ワンカットでゾンビ映画が展開する冒頭37分は、手法が言い訳になっておらず、多少の手ぶれ感があるも良しとするとして、中盤でのメイキングパートでは落ちると思っているとだ、カメラのレンズの血をぬぐう布が見えたので、後で何かあるのだと気付いた。これが、この映画を成立させるために不可欠な描写だったのかと気づかさられる。
でも、ここまで仕掛けが万歳だとは、さらに前後半でキャラが変わっちゃう人もいて、それがまた過剰なまでに合理的なのだ。そう、これは終わったところからまた始まる映画なのだ。ラストの30分間、冒頭の全てが計算尽くしだったとはね。
どうしてそうなるかは、観ていただくとしてだ、アクシデントとアドリブが、綿密なはずだった準備を、あっさりほったらかしにして、ドタバタな舞台喜劇ふうに、勝手に展開していく様はアッパレと言うべし。ですが、感受性の鈍い観客には理解できないかもしれません。
監督の奥さんが出ていて、襲われたら撃退法という護身術、「ポン」と大きな声で、両手を真上に挙げると、ゾンビがあと言う間に倒れる技に大笑い。
ゾンビ役の中年のおじさんは、アル中で離婚をして娘に会いたいばかりに酒を止めている。だが、打ち上げの日本酒を見て、我慢しきれずに全部飲み干して酔っ払い、ヘロヘロのゾンビ観が出て良かった。
主人公の秋山ゆずきさん、それなりに美人だし、ウソ泣き怖がりが下手くそで観てられなかった。それでも最後には、なにくそとゾンビに向かって斧を振り上げる強さが見えて、本人も狂った様子が成長した証だと思いますね。

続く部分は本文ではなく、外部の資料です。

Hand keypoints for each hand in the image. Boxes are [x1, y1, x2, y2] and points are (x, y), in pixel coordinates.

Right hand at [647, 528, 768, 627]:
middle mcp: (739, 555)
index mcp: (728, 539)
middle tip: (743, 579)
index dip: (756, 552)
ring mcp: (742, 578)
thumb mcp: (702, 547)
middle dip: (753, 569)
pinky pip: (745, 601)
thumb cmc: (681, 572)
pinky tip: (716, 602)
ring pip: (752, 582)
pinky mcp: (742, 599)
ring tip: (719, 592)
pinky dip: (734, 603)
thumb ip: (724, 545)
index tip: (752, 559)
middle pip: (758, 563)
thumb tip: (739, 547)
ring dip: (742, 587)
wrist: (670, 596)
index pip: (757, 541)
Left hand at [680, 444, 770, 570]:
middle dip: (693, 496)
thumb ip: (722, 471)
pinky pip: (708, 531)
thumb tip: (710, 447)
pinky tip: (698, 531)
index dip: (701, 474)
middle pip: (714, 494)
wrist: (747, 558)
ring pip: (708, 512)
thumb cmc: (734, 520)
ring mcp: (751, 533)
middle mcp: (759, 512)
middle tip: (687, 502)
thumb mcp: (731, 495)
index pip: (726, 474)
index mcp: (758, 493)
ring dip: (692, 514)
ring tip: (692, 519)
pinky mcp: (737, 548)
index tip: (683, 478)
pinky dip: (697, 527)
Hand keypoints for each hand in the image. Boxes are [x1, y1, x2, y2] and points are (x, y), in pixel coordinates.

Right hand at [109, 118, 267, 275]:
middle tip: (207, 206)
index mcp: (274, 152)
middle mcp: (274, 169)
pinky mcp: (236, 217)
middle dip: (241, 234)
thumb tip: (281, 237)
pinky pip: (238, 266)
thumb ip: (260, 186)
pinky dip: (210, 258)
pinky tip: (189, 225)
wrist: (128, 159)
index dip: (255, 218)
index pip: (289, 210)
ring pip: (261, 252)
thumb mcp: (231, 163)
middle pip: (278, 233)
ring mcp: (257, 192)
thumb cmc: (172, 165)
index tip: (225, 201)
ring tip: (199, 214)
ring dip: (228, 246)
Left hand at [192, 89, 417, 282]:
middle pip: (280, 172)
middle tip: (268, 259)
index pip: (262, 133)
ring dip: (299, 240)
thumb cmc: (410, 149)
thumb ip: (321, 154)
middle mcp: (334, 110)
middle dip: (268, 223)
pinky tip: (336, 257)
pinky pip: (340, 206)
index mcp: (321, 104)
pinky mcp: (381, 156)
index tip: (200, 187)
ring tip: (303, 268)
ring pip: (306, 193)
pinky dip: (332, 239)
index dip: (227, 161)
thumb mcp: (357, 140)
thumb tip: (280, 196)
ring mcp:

それに、後半でのネタ晴らしである撮影秘話には、本当に不器用なヤツラが血だらけ汗だらけになって、一丸となって、何とか形にして行こうと頑張る、そのひたむきな姿を撮っている。だから大笑いの連続で、大いに受けました。ゾンビ映画で、これほどまでに笑えるなんて。
脚本があるのに、あらぬ方向に進んで伏線が回収しきれない作品も、わりとすきなんですがね、でも、これは張り巡らされた伏線が見事なまでにキレイさっぱりと回収されていた。
しかも前半では、「one cut of the dead」で怖がらせて、後半では謎を解明しつつ、笑いも生まれて爽やかな気持ちになれる、それに親子の絆も描いていて、生きる勇気が湧いて来て泣かせる終わりという、普通なんだけどもB級作品。しかし、インディペンデントであろうがなかろうが、面白いものは面白い。